A will can be revoked by operation of law. If a person gets married after the creation of a will, the new spouse will take an intestate share (the share the new spouse would have received had there been no will) unless the will makes provision for the new spouse, the omission was intentional, or the will was made in contemplation of the marriage. Divorce or annulment revokes all gifts in favor of the former spouse. In other words, the will is read as if the former spouse had died earlier. This applies not only to gifts but to appointments as well (for example if the former spouse had been appointed as guardian, trustee, etc.)
Assume that a will is created, and after the creation of the will, a child is born. In such instances, the child will take an intestate share (similar to the rule above about a new spouse) unless the omission of the child in the will was intentional, the testator had other children at the time the will was created and devised a substantial amount of the estate to the other parent of the omitted child, or the testator provided for the omitted child by a transfer outside of the will in lieu of a gift in the will. These children born after the creation of a will are known as pretermitted children.
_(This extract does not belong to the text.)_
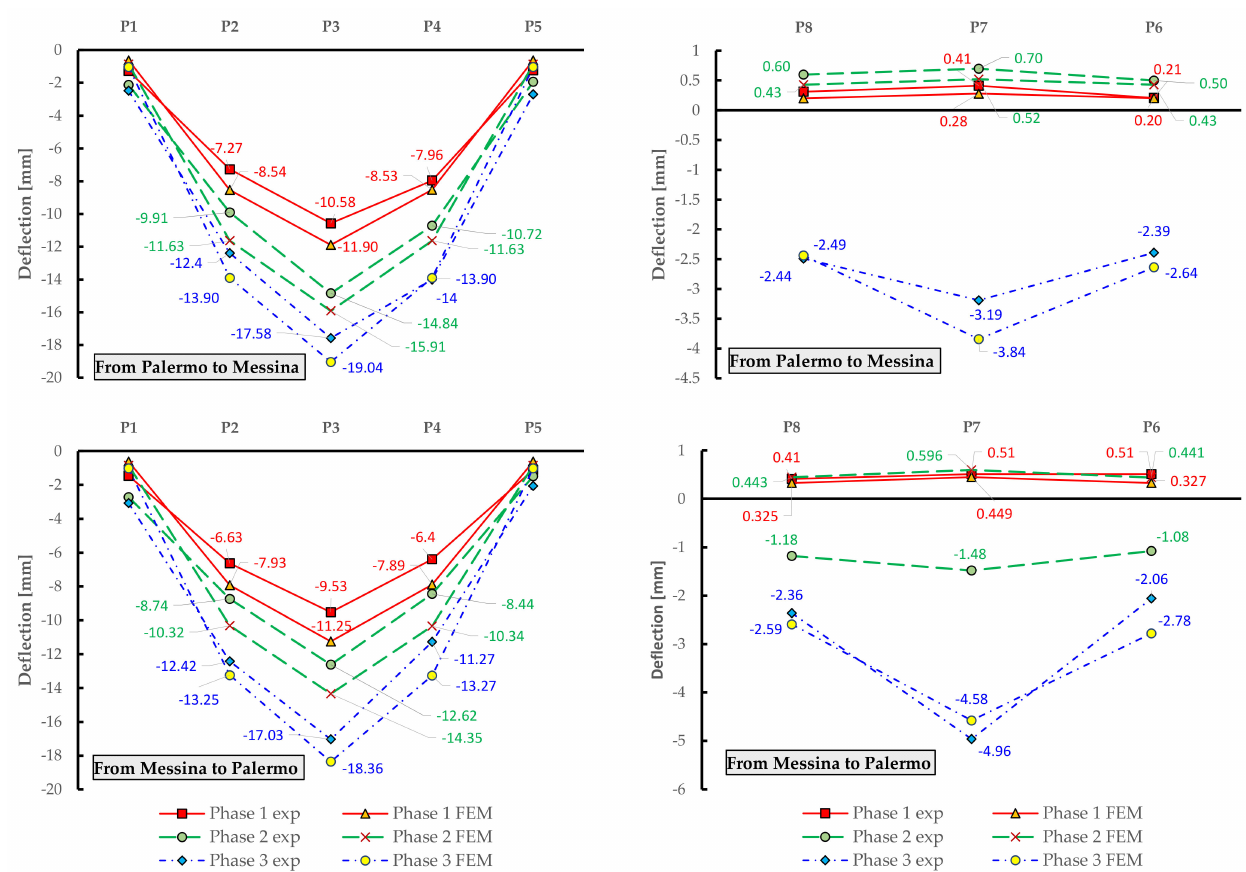
Figure 17. Comparison between experimental (exp) and numerical (FEM) displacements of the Longano bridge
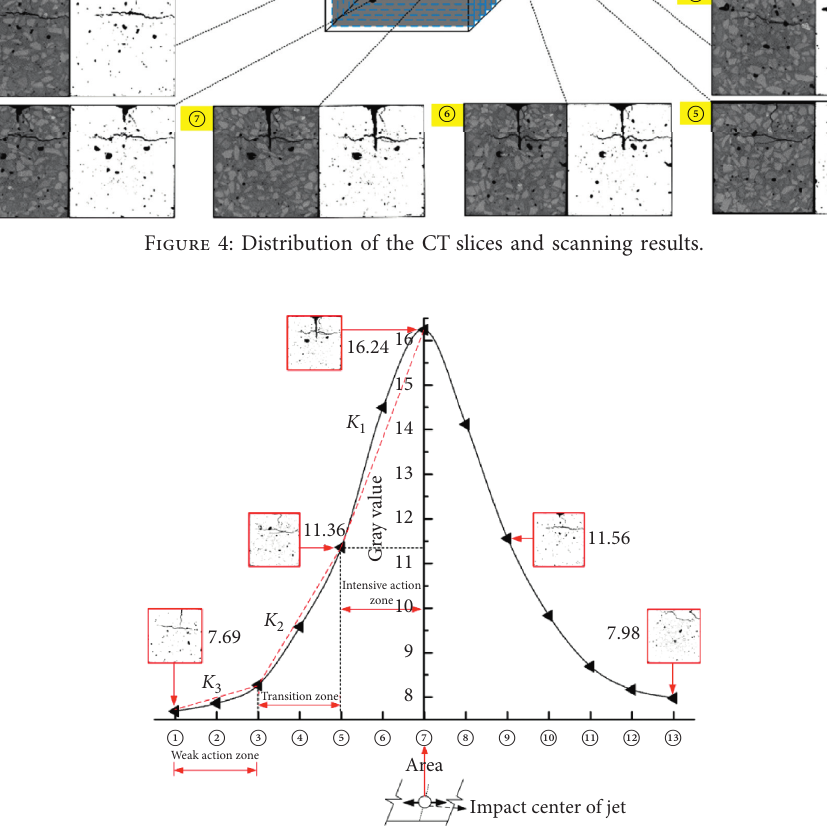
Figure 5: Variation curve of the average grey value of CT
Another method for revoking a will is by a written instrument. All or part of a will may be revoked by a subsequent instrument executed with the same formalities as a will. If the subsequent instrument expressly revokes the will then the subsequent instrument applies; if there isn't that express revocation, then the two instruments (the will and the subsequent instrument) are read together with the subsequent instrument revoking the earlier will only to the extent of inconsistent provisions.
Physical acts can suffice to revoke a will. Quite a few physical acts will revoke a will: burning, tearing, canceling or obliterating do the trick. But there must be intent at the time. The intent must be concurrent with the physical act, though the physical act may be performed by another if done at the testator's direction and in the testator's presence.
A tricky issue that might come up is when there is no direct evidence of revocation but a question arises as to whether the will should be presumed revoked. If a will last seen in the testator's possession or under the testator's control cannot be found after death or is found in a mutilated condition, a rebuttable presumption arises that the testator revoked the will. Of course, since it's a rebuttable presumption, the presumption can be rebutted, and extrinsic evidence is admissible to overcome the presumption.
Lastly, if the presumption of revocation is overcome but the will cannot be found, it might still be admitted to probate. For a lost (or destroyed) will to get admitted to probate does require that the following is proven: valid execution of the will, proof that the will was not in fact revoked, and proof of the contents of the will. You might wonder: how can the contents of a lost or revoked will be proven. It's not easy, but witnesses to the creation of that will might assist, as might a carbon copy or photocopy of the will.